:: Task brief ::
Please restate word for word the lines of the entries below from the one with "background: #a21caf ->" to the one with "text: info ->", inclusive, and leave out every picture.
===== Given records
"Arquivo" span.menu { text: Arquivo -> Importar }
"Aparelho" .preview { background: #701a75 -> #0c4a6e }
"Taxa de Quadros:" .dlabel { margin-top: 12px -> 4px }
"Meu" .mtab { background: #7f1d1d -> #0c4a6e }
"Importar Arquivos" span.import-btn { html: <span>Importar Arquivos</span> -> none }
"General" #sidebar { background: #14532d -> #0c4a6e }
==========
===== Given records
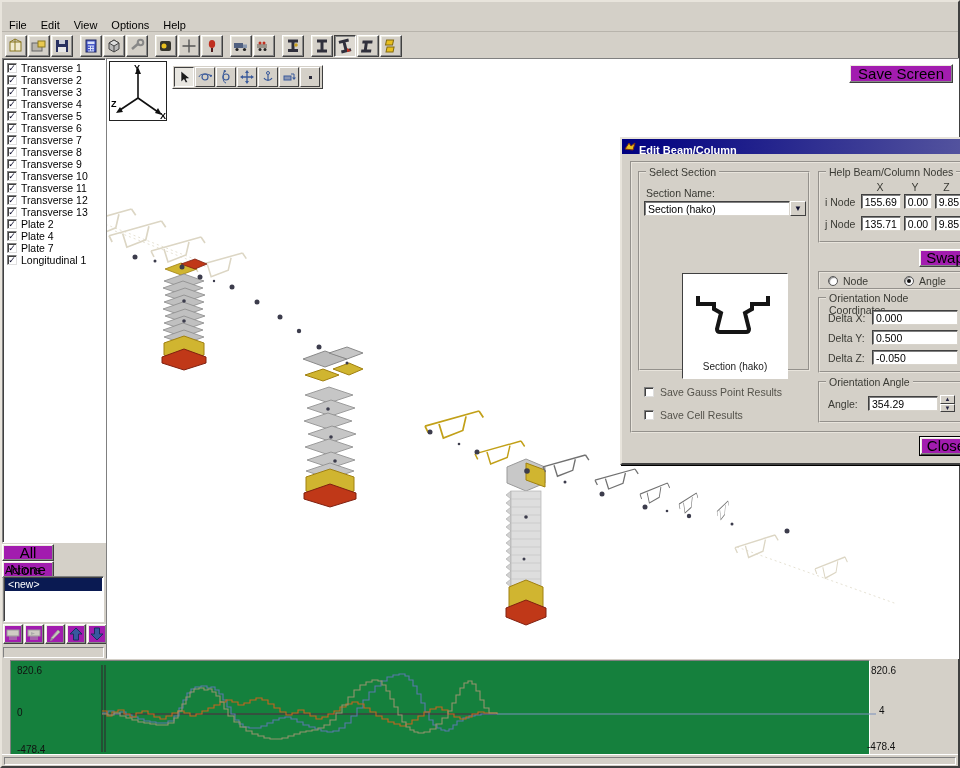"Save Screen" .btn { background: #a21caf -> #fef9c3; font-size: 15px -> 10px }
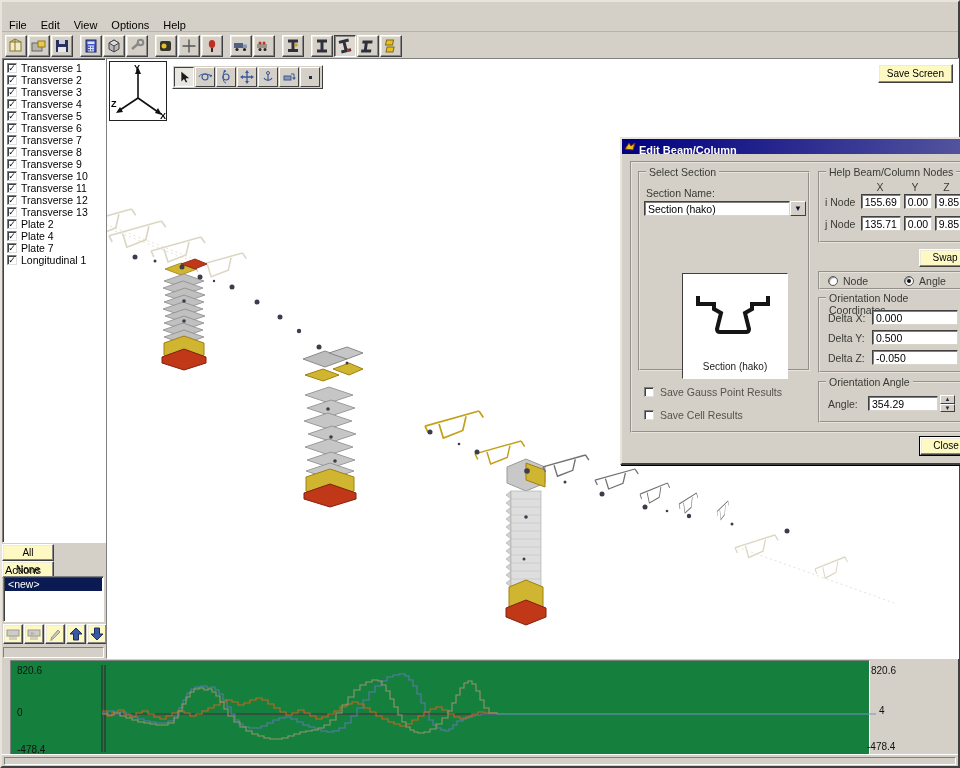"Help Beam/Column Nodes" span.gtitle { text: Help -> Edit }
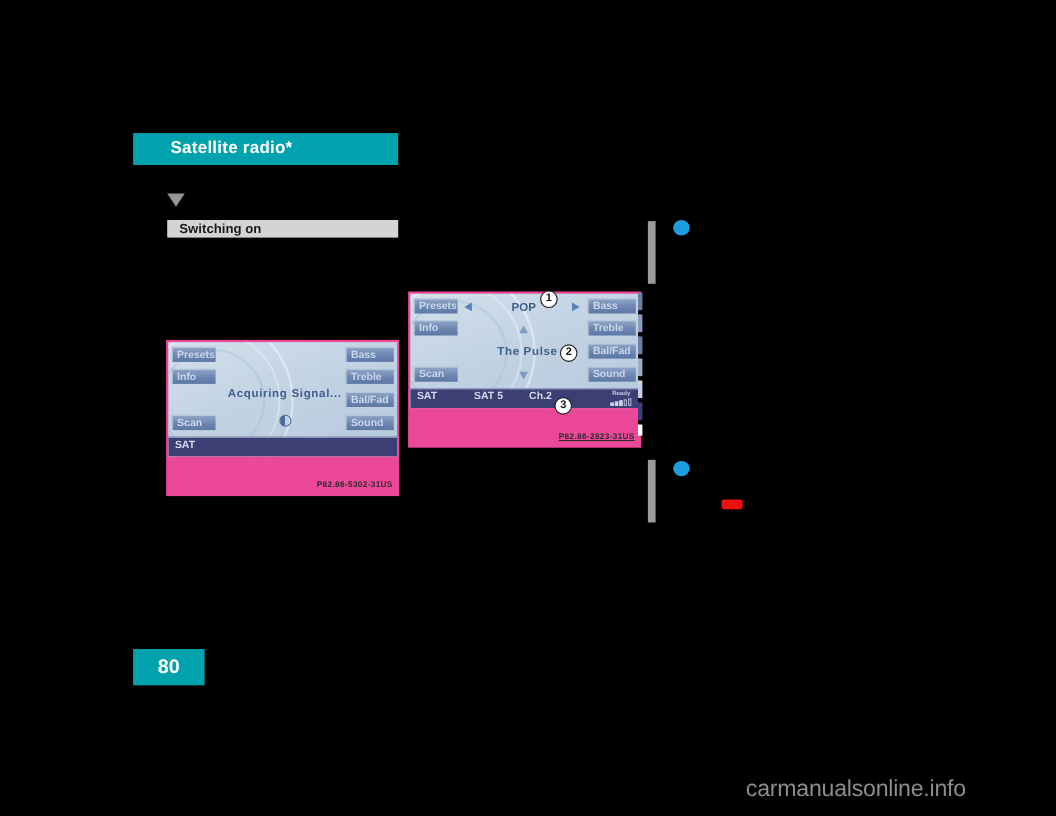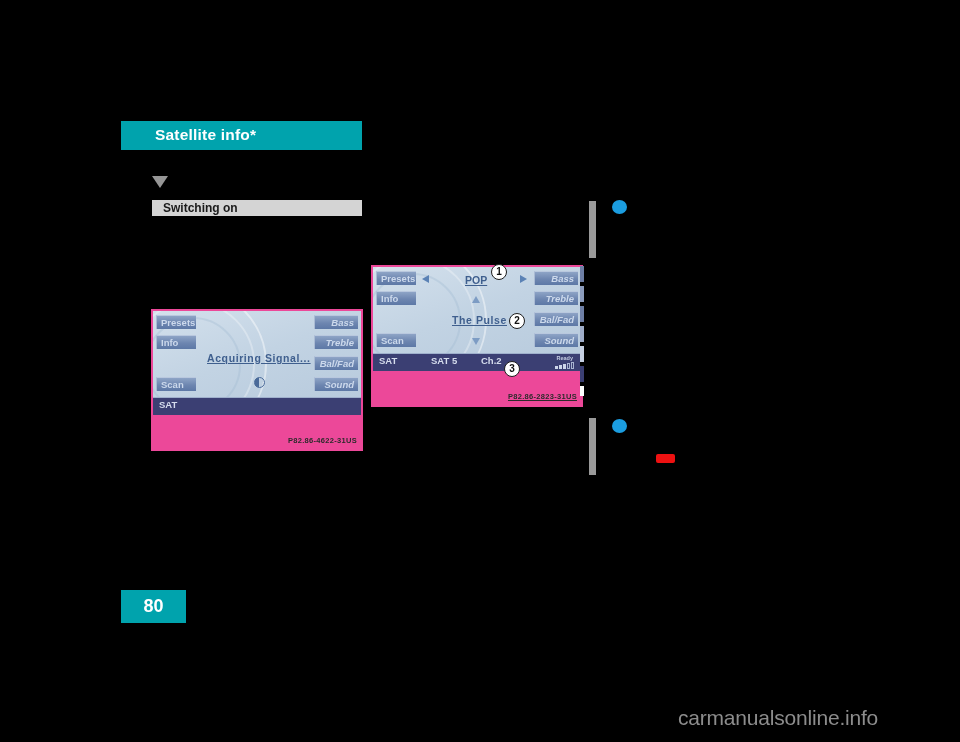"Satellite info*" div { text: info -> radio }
==========
:: Task solution ::
"Save Screen" .btn { background: #a21caf -> #fef9c3; font-size: 15px -> 10px }
"Help Beam/Column Nodes" span.gtitle { text: Help -> Edit }
"Satellite info*" div { text: info -> radio }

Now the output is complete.